In response, Beijing imposed a national security law on Hong Kong in June last year and stepped up efforts to crush dissent and bring the city's political institutions more closely in line with the mainland.

Mr Lai and Mr Lee were among nine pro-democracy lawyers, former politicians and businessmen who were sentenced on Friday for unauthorised assembly in relation to a protest on August 18 2019.

Aside from Mr Lai, four others were given prison sentences while the remaining four along with Lee were given suspended jail sentences. Lai also received a sentence over a protest on August 31 the same year.

"Actions have consequences for everyone irrespective of who they are," said Amanda Jane Woodcock, the district judge in the two cases, adding that those charged had made a "conscious decision" to break the law.

‘One country, two systems’

Supporters gasped and some wept in the courtroom as the sentences were announced.

Mr Lee, who was immediately released, was involved in drafting the Basic Law in the late 1980s. The document laid the foundation for the “one country, two systems” model granting Hong Kong political and economic freedoms for 50 years after its 1997 handover from the UK to China.

The unauthorised assembly cases and the authorities’ demand for custodial sentences were seen as unusual because the group was not regarded as the organisers behind the 2019 movement.

Lawyers argued the August 18th protest was peaceful and also pointed to the age and longstanding public service of the members of the group.

Lee Cheuk-yan, an opposition politician, was also sentenced to 14 months in prison. Prominent lawyers Albert Ho and Margaret Ng were given suspended sentences.

Ms Ng, a barrister, writer and former politician, discharged her counsel and addressed the court directly, urging the judge to consider the ramifications of the case for the future of free speech and the rule of law.

“I stand [as] the law’s good servant. But the people’s first, because the law must serve the people, not the people the law,” she said, modifying a quote from Sir Thomas More.

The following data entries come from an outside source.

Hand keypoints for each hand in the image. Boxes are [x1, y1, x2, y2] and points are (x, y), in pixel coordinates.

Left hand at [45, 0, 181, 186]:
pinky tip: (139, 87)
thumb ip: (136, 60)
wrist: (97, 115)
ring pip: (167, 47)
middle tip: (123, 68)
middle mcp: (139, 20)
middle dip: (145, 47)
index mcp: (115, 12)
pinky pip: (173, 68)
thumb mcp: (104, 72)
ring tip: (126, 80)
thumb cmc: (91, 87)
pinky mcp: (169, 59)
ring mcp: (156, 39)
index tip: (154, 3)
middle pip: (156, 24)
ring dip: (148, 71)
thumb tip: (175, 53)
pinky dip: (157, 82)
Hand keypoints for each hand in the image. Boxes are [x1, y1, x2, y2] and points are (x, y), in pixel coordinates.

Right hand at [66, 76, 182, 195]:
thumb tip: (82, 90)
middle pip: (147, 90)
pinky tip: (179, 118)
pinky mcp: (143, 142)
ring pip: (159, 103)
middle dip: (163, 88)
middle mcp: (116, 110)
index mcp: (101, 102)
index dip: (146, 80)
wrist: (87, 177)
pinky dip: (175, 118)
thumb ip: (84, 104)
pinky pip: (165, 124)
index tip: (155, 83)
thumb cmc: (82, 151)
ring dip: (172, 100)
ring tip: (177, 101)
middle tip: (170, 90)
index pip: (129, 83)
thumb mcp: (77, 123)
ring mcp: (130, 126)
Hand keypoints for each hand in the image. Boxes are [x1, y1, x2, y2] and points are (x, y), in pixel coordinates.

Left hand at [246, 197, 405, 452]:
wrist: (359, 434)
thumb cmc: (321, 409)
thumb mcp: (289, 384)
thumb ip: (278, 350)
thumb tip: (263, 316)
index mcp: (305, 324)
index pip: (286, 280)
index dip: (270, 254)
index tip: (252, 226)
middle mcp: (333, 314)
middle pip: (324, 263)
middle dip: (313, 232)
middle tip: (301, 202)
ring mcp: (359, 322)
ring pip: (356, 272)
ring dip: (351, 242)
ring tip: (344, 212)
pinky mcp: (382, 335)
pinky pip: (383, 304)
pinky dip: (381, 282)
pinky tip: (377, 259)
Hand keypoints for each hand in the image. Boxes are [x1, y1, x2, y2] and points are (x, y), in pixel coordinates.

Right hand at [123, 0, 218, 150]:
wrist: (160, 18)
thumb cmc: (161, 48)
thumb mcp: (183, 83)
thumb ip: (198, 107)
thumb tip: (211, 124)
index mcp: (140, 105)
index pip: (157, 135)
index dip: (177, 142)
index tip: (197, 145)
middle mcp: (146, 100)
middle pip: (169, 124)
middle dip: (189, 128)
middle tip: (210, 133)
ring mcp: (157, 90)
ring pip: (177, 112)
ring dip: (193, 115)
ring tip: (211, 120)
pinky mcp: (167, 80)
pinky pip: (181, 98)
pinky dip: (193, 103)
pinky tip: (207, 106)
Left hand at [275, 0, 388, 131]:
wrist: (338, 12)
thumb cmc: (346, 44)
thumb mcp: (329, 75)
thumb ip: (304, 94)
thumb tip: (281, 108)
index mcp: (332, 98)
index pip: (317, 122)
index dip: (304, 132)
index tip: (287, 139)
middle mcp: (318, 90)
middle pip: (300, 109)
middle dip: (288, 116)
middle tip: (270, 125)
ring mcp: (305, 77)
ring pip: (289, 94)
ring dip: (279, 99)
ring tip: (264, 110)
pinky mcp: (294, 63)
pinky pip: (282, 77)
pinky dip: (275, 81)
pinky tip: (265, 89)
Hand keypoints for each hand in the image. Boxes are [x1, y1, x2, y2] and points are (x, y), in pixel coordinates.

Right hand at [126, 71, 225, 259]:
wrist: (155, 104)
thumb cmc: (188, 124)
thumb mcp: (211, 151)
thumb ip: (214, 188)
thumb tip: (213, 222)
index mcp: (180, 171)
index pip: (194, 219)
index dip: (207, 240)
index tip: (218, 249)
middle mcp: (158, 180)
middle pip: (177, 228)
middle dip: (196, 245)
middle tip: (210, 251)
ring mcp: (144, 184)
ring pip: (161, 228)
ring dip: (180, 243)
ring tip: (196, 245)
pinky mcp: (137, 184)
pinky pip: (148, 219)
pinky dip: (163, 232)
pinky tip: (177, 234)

To the dismay of court security, some of the crowd inside the chamber rose to cheer when Mr Lai entered, while at one point scuffles broke out outside between pro-Beijing activists and supporters of the defendants.

"Justice does not have to be served by locking up two elderly people who have devoted their lives to serving the community," counsel for Mr Lee and Mr Ho, Graham Harris SC, told the judge.